Xavier felt the tension in his jaw subside as Aleksandra’s pulse slowed and strengthened beneath his fingers, her color returning to a healthy pink. Shaking his head, he took a deep breath. He kept his distance from people for a reason and this girl, for all her charms, was not going to change that. He brushed his hair back with his fingers as his thoughts spun.
As the hour passed, Xavier sat near her and felt the wall around his heart crack open just a little. At such close quarters, he could see she’d been through hell. She was sunburned and when he turned over her grubby hand, its underside was reddened and blistered. She was young too. Couldn’t be more than seventeen, five years his junior and yet her curves were ripe and her lips were full. He breathed out hard. He’d stayed far away from all women for a long time. Maybe too long.
Get a grip, hombre! She’s out cold! Closing his eyes, he shook his head as he kicked himself. I have no need for this girl, nor any other, in my life.
Still, something about her tugged at his heart.
Scotty returned after seeing the agent off and putting Dzień away. Raising his eyebrows, he smiled to see Xavier still sitting on a barstool near her, oiling his rifle while he sang under his breath in Spanish, his big muscular torso dwarfing her. Waking up to Xavier might be just what the doctor ordered for the wild young Aleksandra.
When this quietly confident young Californio rode in last week from the west on his magnificent gray Spanish horse, Scotty gratefully accepted his offer of work, fortuitously coinciding with the Hudson’s Bay Company agent’s visit. Trappers from miles around converged upon the trading post for this yearly event, bearing piles of furs to trade for next year’s supplies.
Normally run off his feet, Scotty enjoyed the agent’s visit for once. Six-foot-plus Xavier did his share, and then some, handling the heaviest sacks of coal like they were stuffed with cotton. Scotty wondered about the courteous young Spaniard, who spoke a cultured English rarely heard in these parts, but seemed to lack a history or plan. The Scotsman soon learned that sharing confidences wasn’t in Xavier’s vocabulary.
No matter, he mused, ever’body’s got secrets. Least out West, here, folk let people keep ’em!

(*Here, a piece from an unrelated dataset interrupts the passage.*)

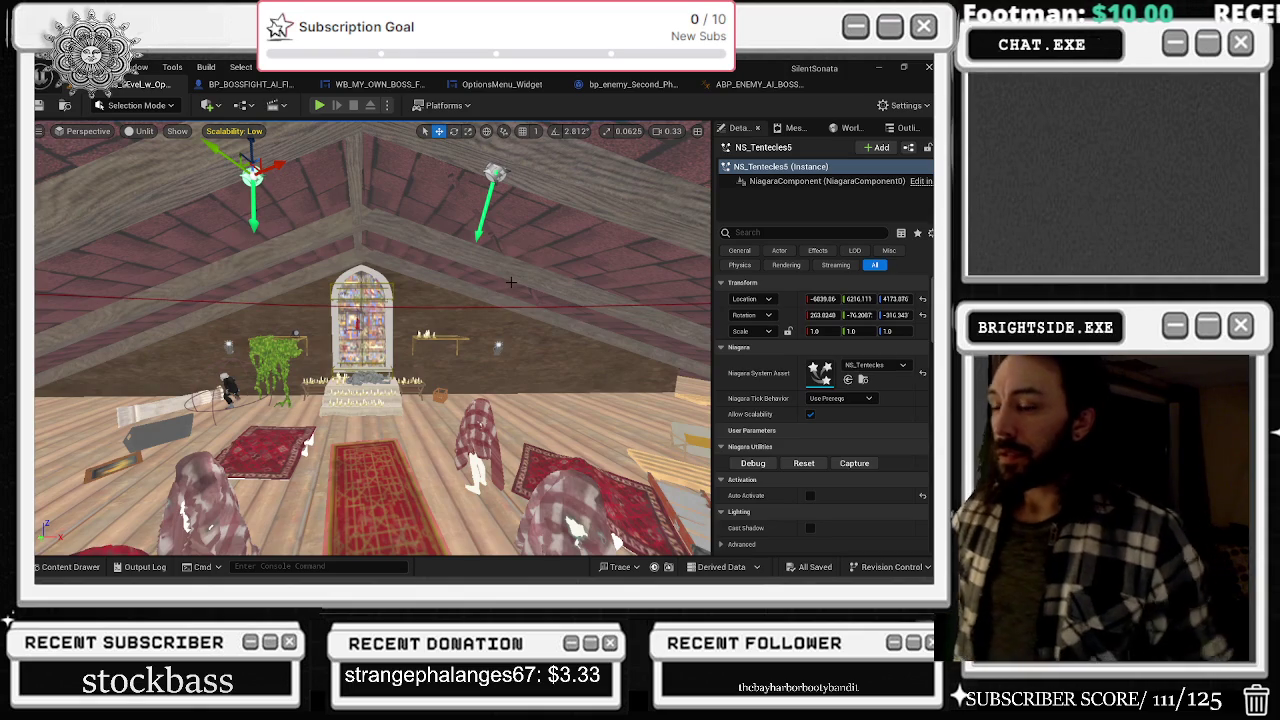
pyautogui.moveTo(489, 328); pyautogui.dragTo(448, 230)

Vladimir Chabardine looked up from the mesmerizing nod of his chestnut mare’s ears.
There was someone else living there. I should’ve waited longer. Krzysztof’s secret yet eludes me.
The letter in the secretary addressed to Mr. K Lekarski said he was in the right cabin, but for three days he’d waited there and ransacked the place, finding nothing. He sighed deeply and ground his teeth.
A smaller horse’s hoof prints showed in the barn. They could be from a mount of Krzysztof’s, still tied in the forest somewhere, or they could belong to a woman’s horse, by the tattered dress hanging in the cabin and the general tone of the place. There were three graves behind the orchard, so who knew if she were still alive in this God-forsaken wilderness.
Death—it seems to be all around me.
Finally finding Krzysztof after nearly two decades and then killing him was something a Cossack arms master should have managed to avoid. He squeezed his eyes shut and forced his jaw to relax.
After having come so far, it was unconscionable to lose his life’s goal and everyone he loved along with it by the slip of a foot.
A few hours later, Xavier’s patience was rewarded as Aleksandra stirred, slowly opening eyes the color of a clear, blue sky. Too soon, they clouded over and flashed as she reached toward her hip. Thinking she would fall off the bench, Xavier dropped his rifle and grabbed her, speaking to her as he would a frightened filly. ‘Steady, mi querida, steady.’
Then he stilled as the tip of a sword indented the skin over his jugular vein.